Laurie’s sentiments instantly heal the tension simmering between the friends all week, and they depart on solid ground. Because what the trip did for her was help her to realize that just because her life hasn’t ended up the way she thought it would, doesn’t mean it has no meaning. And her relationships are a part of that.
Carrie Coon’s monologue and the character’s arc overall is instantly relatable to many, even if it may be hard for us to admit. In an interview with the official White Lotus podcast about the finale, show creator and writer Mike White said he gleaned the monologue from his own feelings over the years with his long term friends.

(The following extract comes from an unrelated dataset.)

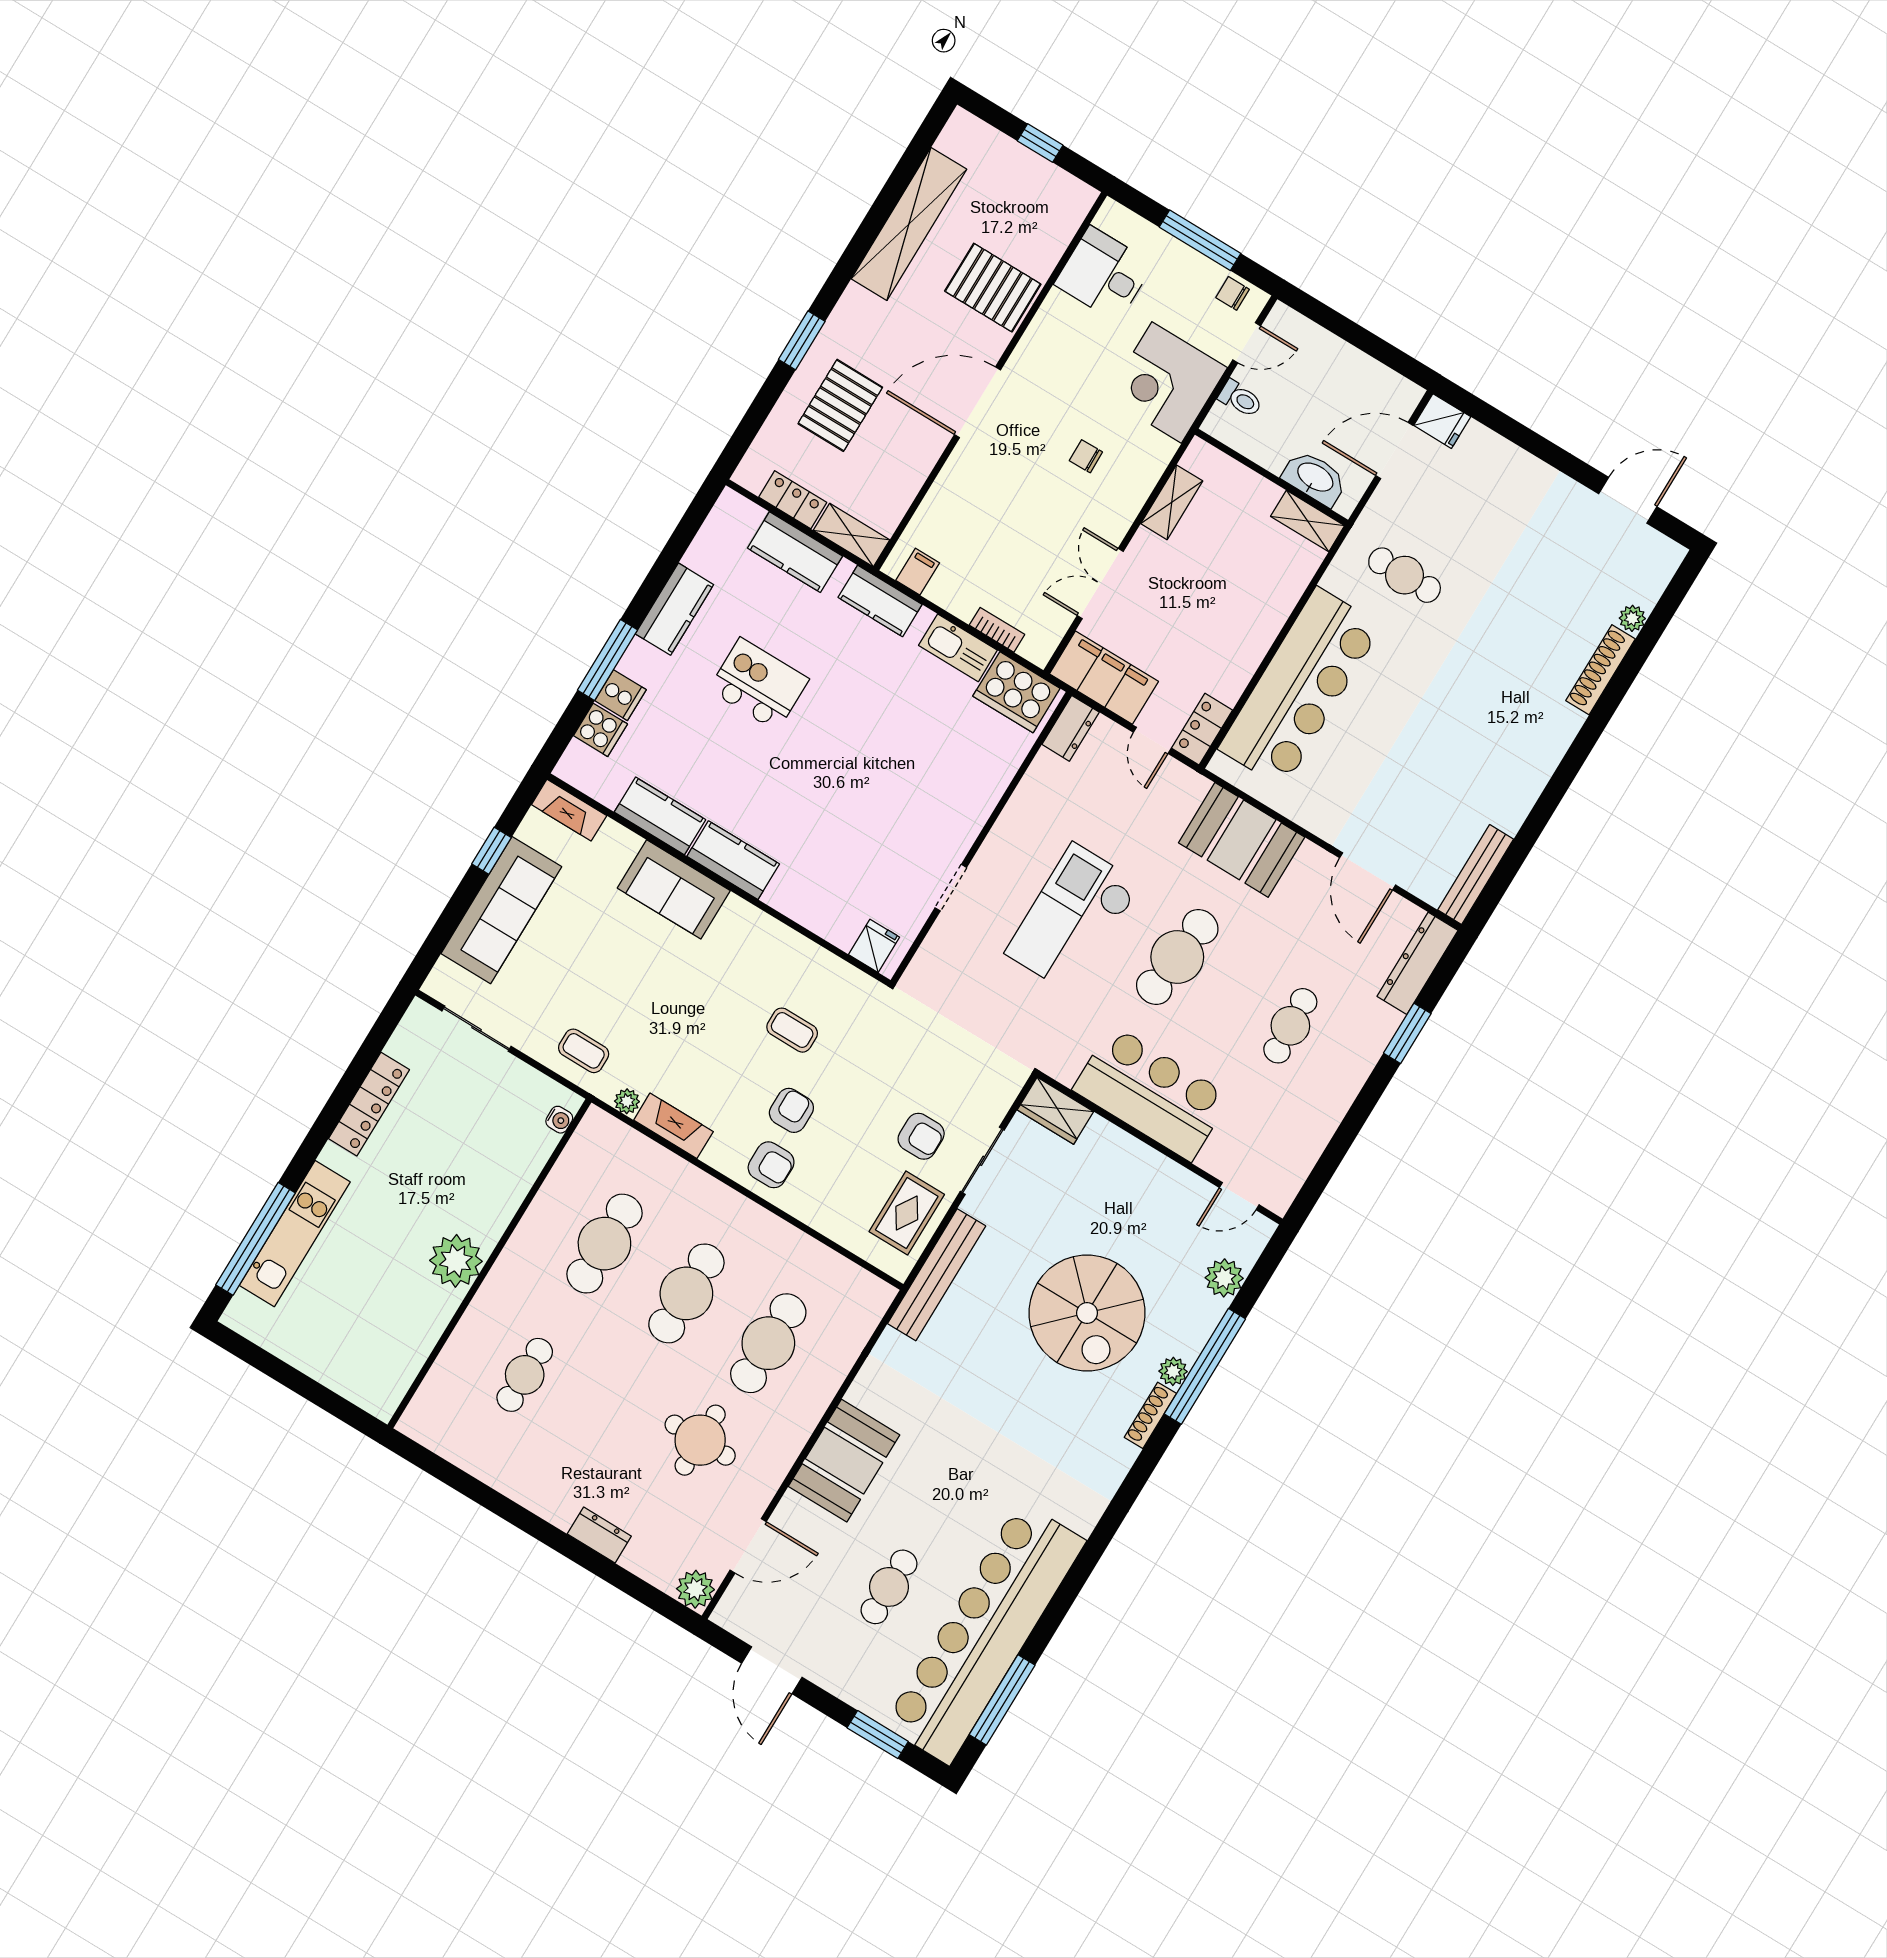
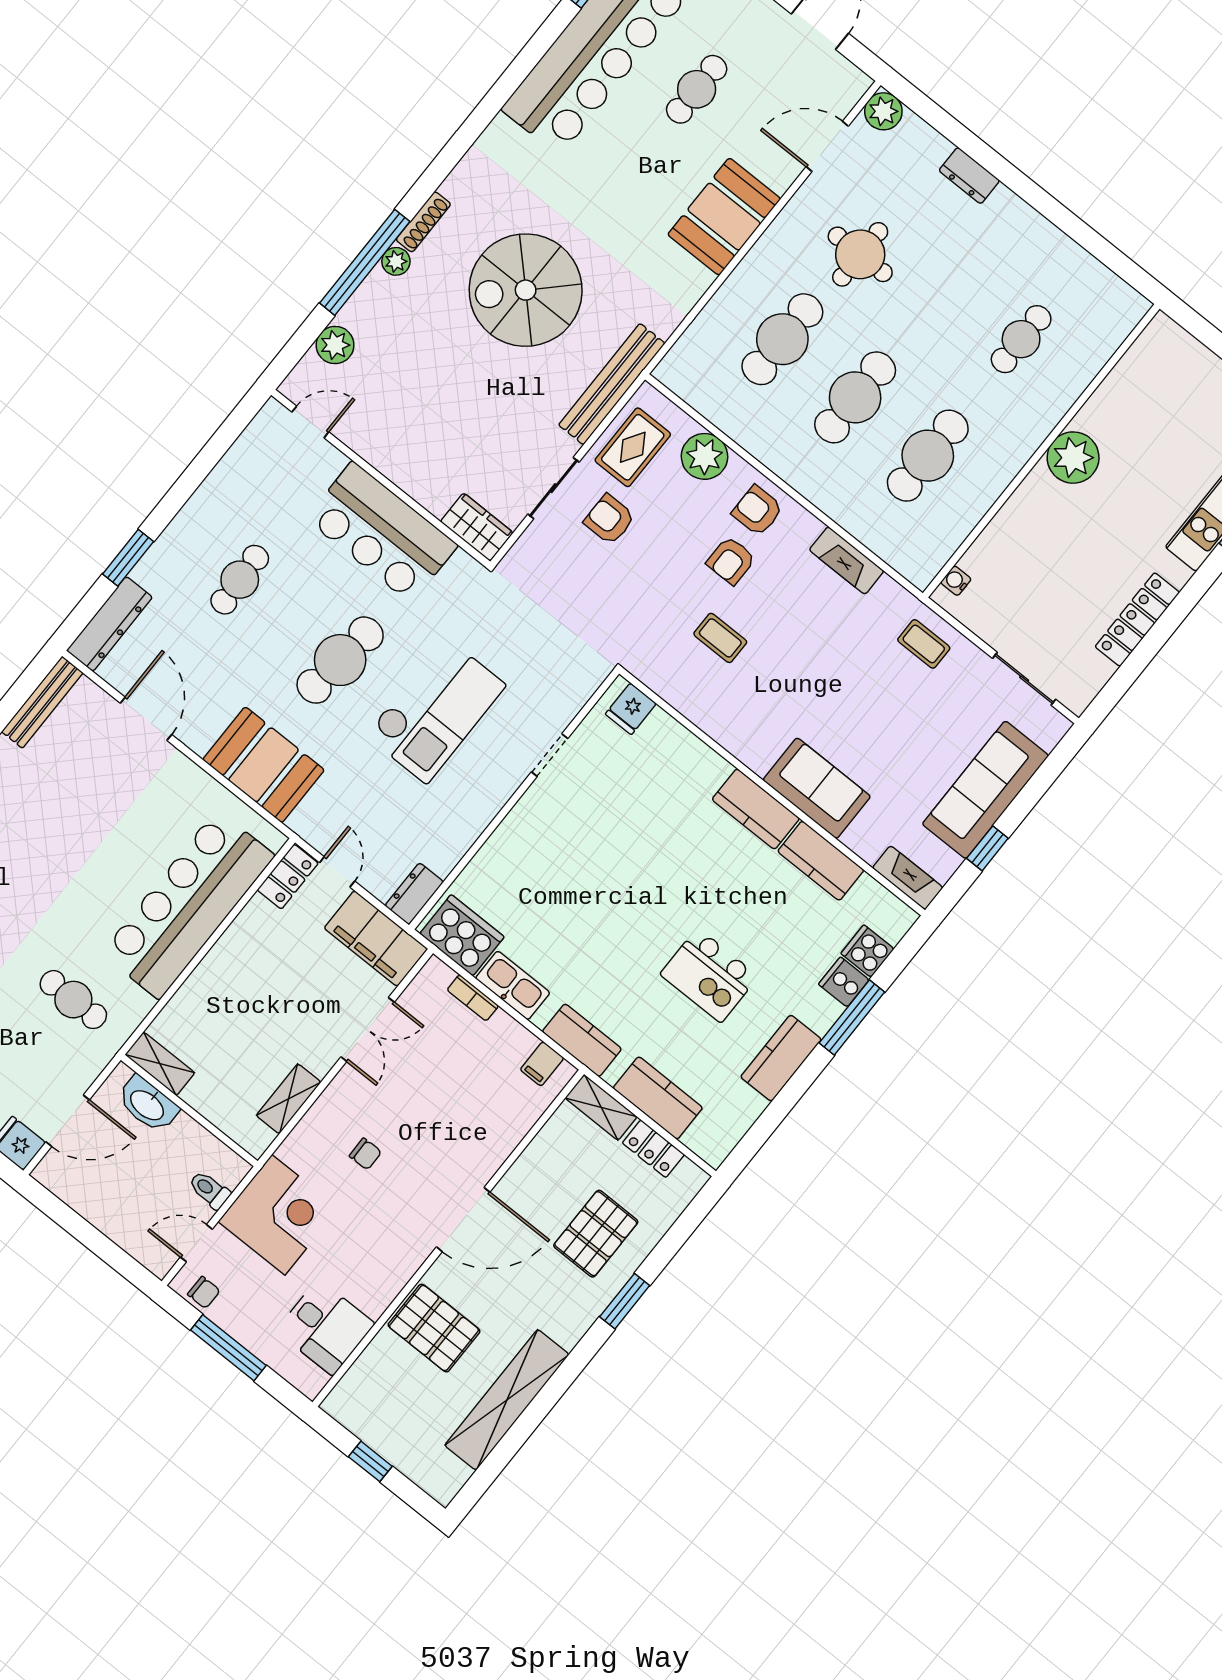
plant: (627, 1101) -> (704, 456), moved, width x1.88, depth x1.88
spiral stairs: (1087, 1313) -> (526, 290), moved, turned -90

“I like the idea of Carrie Coon’s final speech about time and how those relationships are, at least for me, where I find a deep meaning in my life,” he said. “…It’s like, they’re not always the deepest friendships, but there’s something deep about reconnecting with those people and how everybody has their own religion, but there’s something inarguable about how time creates meaning.”
He added: “It was really just more how we have these touchstones in our lives and how those people can create suffering for you just by existing, because they went a different way and you went one way and you always sort of feel like you’re defending your choices just by being in the presence of someone who you came up with.”
It’s so common to feel like a complete failure in one way or another when compared to someone they love, and then spiral into self-loathing over feeling more anger than happiness when they continue to succeed. It’s one of the deepest parts of friendship, feeling a range of emotions towards a person, but loving them anyway.
And for all the ink that’s been spilled over the friendship trio and their dysfunction, in the end, it’s the myriad of emotions they feel toward one another that made them the most realistic part of The White Lotus season three.